The statement continued, “We are disappointed the WHO guidelines appear to ignore this evidence at a time when cases are dramatically increasing around the world and doctors are relying on Veklury as the first and only approved antiviral treatment for patients with COVID-19.”
Their decision was based on the results experienced in several thousands of patients in strategically important randomized controlled trials. Watched by many, how could this decision not have some merit?
Its about Value
Increasingly drug producers will win or lose based on the true value their product brings to the market. This should be especially the case in a global pandemic where companies take federal subsidies and contributions for studies or where federal research agencies sponsor studies, hence socializing the costs of clinical development to the taxpayer.
The benefits to the therapy must be clear, argues WHO, based on a combination of ease of access (the drug is given intravenously and cumbersome to access) and cost not to mention safety and efficacy. At over $3,000 per dose, WHO suggests the value just isn’t’ there. As TrialSite has shared on numerous occasions, Gilead seemingly received a helping hand from federal research agencies and even regulators during its path to U.S. Food and Drug Administration (FDA) approval. For example, during a pivotal Phase 3 trial in the U.S., the sponsor, the National Institute of Allergy and Infectious Diseases (NIAID), literally changed the primary outcomes measures to be able to show any efficacy. An unorthodox practice that raised considerable eyebrows including the principals of this digital media platform.

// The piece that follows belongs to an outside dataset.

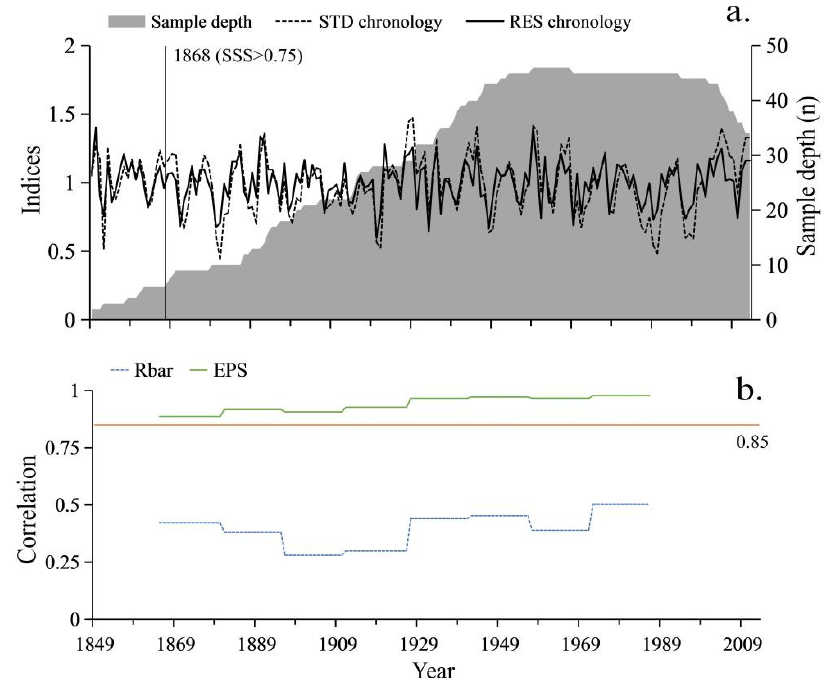
Figure 2. The curves of residual chronology (RES), standard chronology (STD) and sample depth ( a ). The EPS (expressed population signal, blue line) and Rbar (average correlation between series, green line) over a 30 ‐ year running window with 15 ‐ year overlaps ( b ). Rbar ranges from 0.28–0.50, EPS ranges from 0.88–0.98. EPS value is higher than 0.85 from 1865. The vertical line indicates that the acceptable (valid) time for tree ‐ ring width chronology for estimation starts at 1868 (SSS > 0.75). The orange horizontal line is the 0.85 cutoff for EPS.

Gilead hasn’t been able to demonstrate that the drug has any reduction on death rates or for that matter any other material outcomes for patients suggests WHO.
Real World Indicators?
TrialSite did report on a number of situations in the pandemic where the drug appeared to be useful in the clinic. In a few cases, patients saw significant turnaround upon administration of this medication in the acute setting. Hence, TrialSite does take the position that in the real world there are anecdotal cases of the drug appearing to evidence benefit. And during the NIAID-sponsored study the federal agency sponsor was able to demonstrate that the antiviral drug reduced the duration of illness by four days.
Although WHO’s guidelines are not binding they most certainly will over time impact remdesivir sales in the COVID-19 market. Part of what are called “living guidelines,” shares Reuters’ Ms. Kelland, WHO was preceded by a guidelines body sponsored by top intensive care doctors who advocate that remdesivir shouldn’t be used for COVID-19 patients cared for in critical care departments.
In that case, the European Society of Intensive Care Medicine (ESICM) recently declared that “remdesivir is now classified as a drug you should not use routinely in COVID-19 patient.” This statement was issued by Jozef Kesecioglu, President of ESICM.
WHO and other living guidelines are subject to change as more scientific medical data materializes.